Scan the listing below and copy each line holding the word "responsive".

Start of Record excerpts

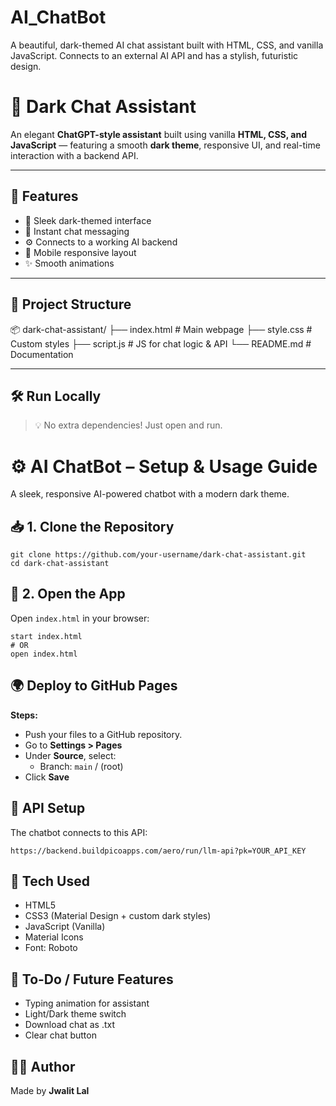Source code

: # AI_ChatBot
A beautiful, dark-themed AI chat assistant built with HTML, CSS, and vanilla JavaScript. Connects to an external AI API and has a stylish, futuristic design.
# 🧠 Dark Chat Assistant

An elegant **ChatGPT-style assistant** built using vanilla **HTML, CSS, and JavaScript** — featuring a smooth **dark theme**, responsive UI, and real-time interaction with a backend API.

---

## 🚀 Features

- 🖤 Sleek dark-themed interface
- 💬 Instant chat messaging
- ⚙️ Connects to a working AI backend
- 📱 Mobile responsive layout
- ✨ Smooth animations

---

## 📁 Project Structure
📦 dark-chat-assistant/
├── index.html # Main webpage
├── style.css # Custom styles
├── script.js # JS for chat logic & API
└── README.md # Documentation


---

## 🛠️ Run Locally

> 💡 No extra dependencies! Just open and run.

<h1>⚙️ AI ChatBot – Setup & Usage Guide</h1>

<p>A sleek, responsive AI-powered chatbot with a modern dark theme.</p>

<h2>📥 1. Clone the Repository</h2>
<pre><code>git clone https://github.com/your-username/dark-chat-assistant.git
cd dark-chat-assistant
</code></pre>

<h2>🚀 2. Open the App</h2>
<p>Open <code>index.html</code> in your browser:</p>
<pre><code>start index.html  <!-- Windows -->
# OR
open index.html   <!-- macOS -->
</code></pre>

<h2>🌍 Deploy to GitHub Pages</h2>
<p><strong>Steps:</strong></p>
<ul>
  <li>Push your files to a GitHub repository.</li>
  <li>Go to <strong>Settings &gt; Pages</strong></li>
  <li>Under <strong>Source</strong>, select:
    <ul>
      <li>Branch: <code>main</code> / (root)</li>
    </ul>
  </li>
  <li>Click <strong>Save</strong></li>
</ul>

<h2>🔐 API Setup</h2>
<p>The chatbot connects to this API:</p>
<pre><code>https://backend.buildpicoapps.com/aero/run/llm-api?pk=YOUR_API_KEY</code></pre>

<h2>🧪 Tech Used</h2>
<ul>
  <li>HTML5</li>
  <li>CSS3 (Material Design + custom dark styles)</li>
  <li>JavaScript (Vanilla)</li>
  <li>Material Icons</li>
  <li>Font: Roboto</li>
</ul>

<h2>🧰 To-Do / Future Features</h2>
<ul>
  <li>Typing animation for assistant</li>
  <li>Light/Dark theme switch</li>
  <li>Download chat as .txt</li>
  <li>Clear chat button</li>
</ul>

<h2>🙋‍♂️ Author</h2>
<p>Made by <strong>Jwalit Lal</strong></p>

End of Record excerpts

Solution to this task »
An elegant **ChatGPT-style assistant** built using vanilla **HTML, CSS, and JavaScript** — featuring a smooth **dark theme**, responsive UI, and real-time interaction with a backend API.
- 📱 Mobile responsive layout
<p>A sleek, responsive AI-powered chatbot with a modern dark theme.</p>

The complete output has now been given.